Spectateurs!
Arnaud Desplechin, France, 2024o
What does it mean, to go to the movies? Why have people been going for over one hundred years? I set out to celebrate movie theaters and their manifold magic. So I walked in the footsteps of young Paul Dédalus, as if in a filmgoer’s coming-of-age story. Memories, fiction, discoveries come together in an irrepressible torrent of pictures.
Spectateurs! ist die Hommage eines Filmemachers an seine Lieblingskunst, ein Film-Essay, der die meisten Cinephilen begeistern wird und gleichzeitig versucht, so „demokratisch“ wie möglich zu sein. Zwischen François Truffaut (im Stil der Abenteuer des Antoine Doinel) und Jean-Luc Godard (im Stil der Histoire(s) du cinéma) schlägt Arnaud Desplechin hier eine Reise zwischen Autobiografie und Theorie vor, ein grosses Chaos an anregenden Ideen unter der Ägide des amerikanischen Philosophen Stanley Cavell, der postulierte, dass unsere Erfahrungen als Zuschauer:innen ein integraler Bestandteil unseres Lebens sind.

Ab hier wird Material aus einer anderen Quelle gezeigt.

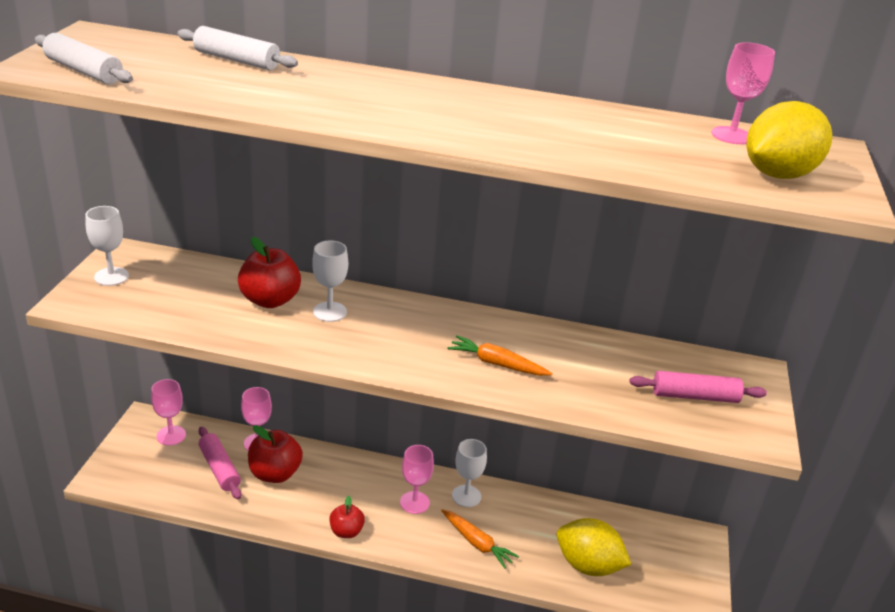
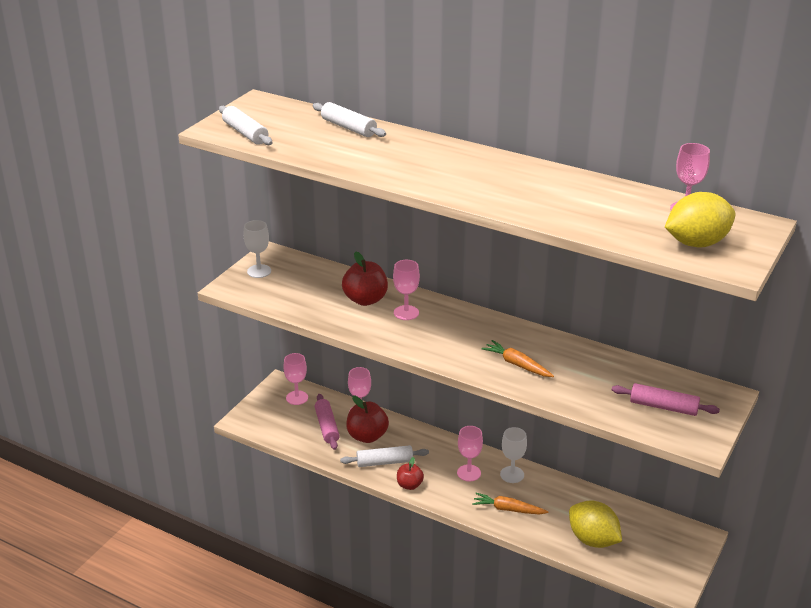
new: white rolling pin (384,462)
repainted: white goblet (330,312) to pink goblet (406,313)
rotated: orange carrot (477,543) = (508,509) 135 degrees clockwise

Zu diesem Zweck reaktiviert der Regisseur Paul Dedalus, sein gelegentliches Alter Ego – hier von vier jungen Schauspielern und der Off-Stimme von Mathieu Amalric verkörpert – und versucht gleichzeitig, seinen Stoff in 11 Kapiteln zu organisieren. Das reicht von einem kurzen Rückblick auf die Erfindung des Kinos und die erste Vorstellung des kleinen Paul, der von seiner Grossmutter zu Fantomas mitgenommen wird, bis hin zur Entdeckung seiner Berufung und der Analyse der Eröffnungssequenz von Les 400 coups. Rund fünfzig Ausschnitte (die vor dem Abspann nicht genannt werden) durchziehen den Essay, dominiert vom für den Autor entscheidenden Schock des Films Shoah. In lyrisch-melancholische Musik getaucht und mit einprägsamen Sequenzen gespickt, bleibt das Ganze etwas verwirrend. Man spürt jedoch die Leidenschaft, diese mysteriöse siebte Kunst immer wieder zu hinterfragen. Die Wette, alle Menschen in ihrer intimen Beziehung zum Kino anzusprechen, gewinnt Desplechin auf alle Fälle.